Александр Амзин - В ночи
А уж буду ли я тупой от этой гадости, или нормальный - совершенно неважно. Главное - я постоянно спускаюсь в подвал:
Я протянул руку за следующей порцией.
- Ещё вот это.
- Мне не прописывали никакого дерьма в капсулах.
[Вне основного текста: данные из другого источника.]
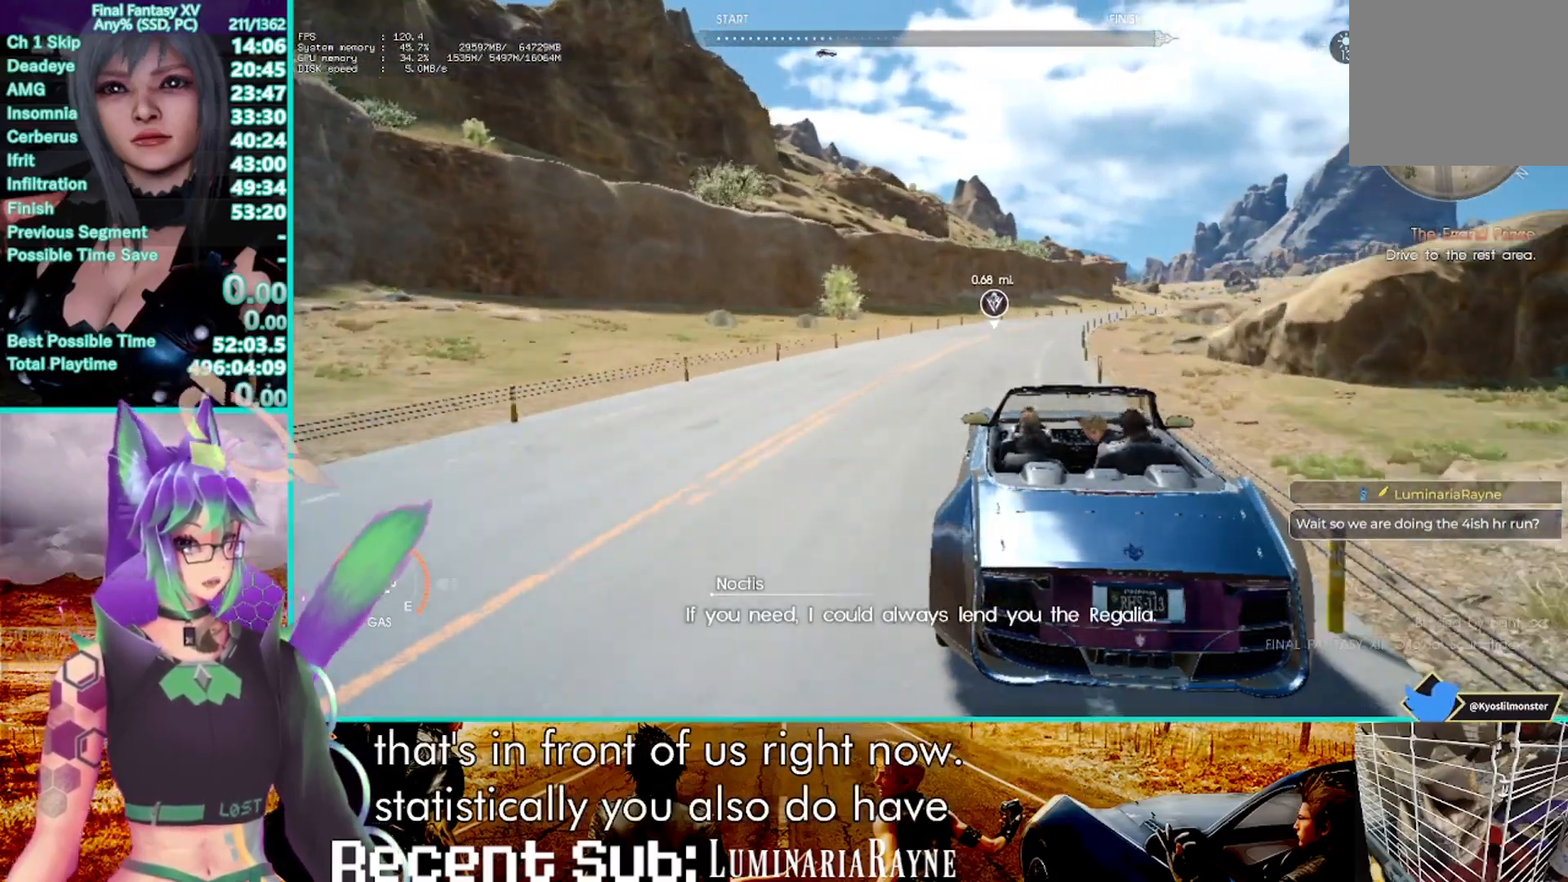
{"dt_ms": 1000, "buttons": ["R2"], "left_stick": "up", "right_stick": "center"}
Всё правильно. Ему не прописывали. Он спал, когда я вышел в аптеку и пошёл к своему знакомому эпилептологу. Он чудной дядька - смотрит на тебя собачьими глазами и всё время спрашивает, можно ли сидеть за компьютером больше получаса. Ещё он верит в HЛО. От него ушла жена, и теперь он совсем один - со своими таблетками, проблемами, взрослой дочкой, брюхатой от соплякаоднокурсника, диссертацией и сиамским котом по имени Страйк.
Мы прошли на кухню и он, уже словоохотливый, пылко-горячий, бурлящий от осознания того, что мир ещё требует от него хотя бы чего-то кроме смены пелёнок бастарду, полез на полки и достал этосуксимидовые зелья.
- Поехали! - сказал он и положил коробку передо мной. Я положил перед ним четыре сотни. Мы чокнулись.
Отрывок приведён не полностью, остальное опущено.